INVESTIGADORES
CARDINAL Marta Victoria
congresos y reuniones científicas
Título:
Molecular epidemiology of domestic and sylvatic Trypanosoma cruzi infection in the Gran Chaco region
Autor/es:
CARDINAL MV
Reunión:
Congreso; XIII International Congress of Protistology, XXV Meeting of the Brazilian Society of Protistology, XXXVI Anual Meeting on Basic Research in Chagas Disease; 2009
Resumen:
The structure of Trypanosoma cruzi transmission cycles includes a wide diversity of mammal hosts, triatomine bug species and parasite lineages. Domestic and sylvatic transmission cycles show different degrees of overlapping.

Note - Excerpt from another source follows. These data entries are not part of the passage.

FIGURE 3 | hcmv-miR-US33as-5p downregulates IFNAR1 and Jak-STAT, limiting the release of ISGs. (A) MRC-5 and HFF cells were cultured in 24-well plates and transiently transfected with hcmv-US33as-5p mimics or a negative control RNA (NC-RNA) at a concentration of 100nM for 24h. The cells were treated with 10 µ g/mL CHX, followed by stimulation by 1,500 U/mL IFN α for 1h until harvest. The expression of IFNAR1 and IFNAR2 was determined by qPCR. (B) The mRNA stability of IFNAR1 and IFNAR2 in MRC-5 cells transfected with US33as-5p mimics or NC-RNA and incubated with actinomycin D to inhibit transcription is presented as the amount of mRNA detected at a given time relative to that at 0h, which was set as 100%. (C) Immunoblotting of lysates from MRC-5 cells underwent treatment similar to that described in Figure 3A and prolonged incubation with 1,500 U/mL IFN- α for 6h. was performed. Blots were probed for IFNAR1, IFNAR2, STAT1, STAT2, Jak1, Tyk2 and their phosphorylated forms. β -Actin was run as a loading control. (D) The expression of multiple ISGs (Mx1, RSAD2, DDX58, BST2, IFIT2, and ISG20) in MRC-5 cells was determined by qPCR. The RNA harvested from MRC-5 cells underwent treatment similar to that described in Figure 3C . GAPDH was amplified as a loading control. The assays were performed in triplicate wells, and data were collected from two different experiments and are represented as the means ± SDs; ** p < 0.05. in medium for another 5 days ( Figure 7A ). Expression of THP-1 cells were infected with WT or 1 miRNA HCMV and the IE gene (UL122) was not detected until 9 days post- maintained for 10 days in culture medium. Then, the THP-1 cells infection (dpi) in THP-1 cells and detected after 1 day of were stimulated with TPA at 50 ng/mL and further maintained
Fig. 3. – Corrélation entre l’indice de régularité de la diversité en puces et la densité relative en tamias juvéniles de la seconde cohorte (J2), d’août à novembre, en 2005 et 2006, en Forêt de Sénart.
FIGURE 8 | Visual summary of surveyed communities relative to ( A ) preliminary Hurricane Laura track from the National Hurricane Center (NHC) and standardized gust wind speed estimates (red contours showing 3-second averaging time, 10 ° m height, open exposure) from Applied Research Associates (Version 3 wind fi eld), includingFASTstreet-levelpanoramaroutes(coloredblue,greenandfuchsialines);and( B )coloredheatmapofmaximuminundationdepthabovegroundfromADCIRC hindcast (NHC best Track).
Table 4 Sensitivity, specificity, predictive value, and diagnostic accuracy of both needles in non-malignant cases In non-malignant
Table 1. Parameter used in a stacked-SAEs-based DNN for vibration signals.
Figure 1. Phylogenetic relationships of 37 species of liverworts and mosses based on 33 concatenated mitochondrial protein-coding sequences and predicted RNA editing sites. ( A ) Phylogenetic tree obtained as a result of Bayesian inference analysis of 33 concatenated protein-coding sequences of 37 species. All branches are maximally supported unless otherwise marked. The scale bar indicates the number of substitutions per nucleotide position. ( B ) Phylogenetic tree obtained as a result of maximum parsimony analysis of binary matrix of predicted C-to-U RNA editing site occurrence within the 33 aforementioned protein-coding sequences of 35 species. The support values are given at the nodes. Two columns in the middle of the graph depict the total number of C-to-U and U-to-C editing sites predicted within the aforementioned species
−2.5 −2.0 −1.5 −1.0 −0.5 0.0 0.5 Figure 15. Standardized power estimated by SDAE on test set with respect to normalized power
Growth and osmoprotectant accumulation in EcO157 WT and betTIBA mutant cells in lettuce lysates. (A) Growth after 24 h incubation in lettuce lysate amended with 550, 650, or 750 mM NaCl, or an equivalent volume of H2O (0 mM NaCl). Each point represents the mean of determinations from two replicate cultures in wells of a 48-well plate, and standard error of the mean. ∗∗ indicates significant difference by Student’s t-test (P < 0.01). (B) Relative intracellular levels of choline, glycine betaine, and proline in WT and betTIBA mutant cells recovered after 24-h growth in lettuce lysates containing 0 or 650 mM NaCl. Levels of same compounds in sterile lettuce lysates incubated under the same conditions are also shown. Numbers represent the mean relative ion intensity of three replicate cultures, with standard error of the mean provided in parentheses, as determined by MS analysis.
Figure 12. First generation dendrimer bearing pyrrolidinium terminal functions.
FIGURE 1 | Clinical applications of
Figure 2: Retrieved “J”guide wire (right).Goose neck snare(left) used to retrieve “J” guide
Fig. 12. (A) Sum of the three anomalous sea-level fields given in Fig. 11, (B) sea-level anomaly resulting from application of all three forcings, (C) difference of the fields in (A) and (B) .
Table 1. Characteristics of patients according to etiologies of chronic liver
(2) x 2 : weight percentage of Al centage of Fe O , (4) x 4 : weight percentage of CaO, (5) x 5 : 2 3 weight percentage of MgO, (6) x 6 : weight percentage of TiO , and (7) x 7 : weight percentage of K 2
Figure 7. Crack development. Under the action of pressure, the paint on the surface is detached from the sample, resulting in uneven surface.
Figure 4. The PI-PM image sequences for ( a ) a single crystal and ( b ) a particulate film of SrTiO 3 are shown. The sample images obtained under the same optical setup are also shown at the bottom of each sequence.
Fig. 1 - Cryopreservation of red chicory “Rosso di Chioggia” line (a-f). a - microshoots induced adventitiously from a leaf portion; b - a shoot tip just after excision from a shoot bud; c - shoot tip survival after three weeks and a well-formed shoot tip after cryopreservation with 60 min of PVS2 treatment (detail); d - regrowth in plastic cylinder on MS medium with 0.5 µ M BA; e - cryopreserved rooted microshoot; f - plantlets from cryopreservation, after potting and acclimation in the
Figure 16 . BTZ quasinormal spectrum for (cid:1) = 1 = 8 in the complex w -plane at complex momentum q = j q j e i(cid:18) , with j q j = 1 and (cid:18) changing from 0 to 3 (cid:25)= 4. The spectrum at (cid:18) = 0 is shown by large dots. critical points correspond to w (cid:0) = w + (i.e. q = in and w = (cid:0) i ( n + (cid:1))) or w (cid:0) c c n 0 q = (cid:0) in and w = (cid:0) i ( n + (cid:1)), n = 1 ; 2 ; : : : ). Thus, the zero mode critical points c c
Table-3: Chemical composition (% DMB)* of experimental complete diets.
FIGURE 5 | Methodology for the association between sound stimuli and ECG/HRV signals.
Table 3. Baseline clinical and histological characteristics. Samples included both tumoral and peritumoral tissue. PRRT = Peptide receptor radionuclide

Few such studies have been conducted in the Gran Chaco, a hyperendemic region for Chagas disease where Triatoma infestans is the main vector. Could the introduction of sylvatic T. cruzi parasites pose a threat to domestic transmission control efforts? As part of a regional study aimed at modeling the transmission dynamics and control of T. cruzi in the Gran Chaco, we assessed the distribution of T. cruzi lineages (identified by PCR strategies) in Triatoma infestans, domestic dogs, cats, humans and sylvatic mammals in the Argentinean Chaco. T. cruzi lineage II predominated among the 99 isolates characterized and lineage I among the six isolates obtained from sylvatic mammals. T. cruzi lineage IIe predominated in domestic habitats. Domestic and sylvatic cycles overlapped in our study area in Santiago del Estero in the late 1980s, when intense domestic transmission occurred, and still overlap at present though marginally. The household distribution of T. cruzi lineages showed that bugs, dogs and cats from a given house compound shared the same parasite lineage in most cases. This result lends further support to the importance of dogs and cats as domestic reservoir hosts of T. cruzi. The introduction of T. cruzi from sylvatic into domestic habitats would occur very rarely in the current epidemiological context of rural communities under sustained vector surveillance in the Argentine Chaco. Supported by NIH, IRDC, TDR, UBA.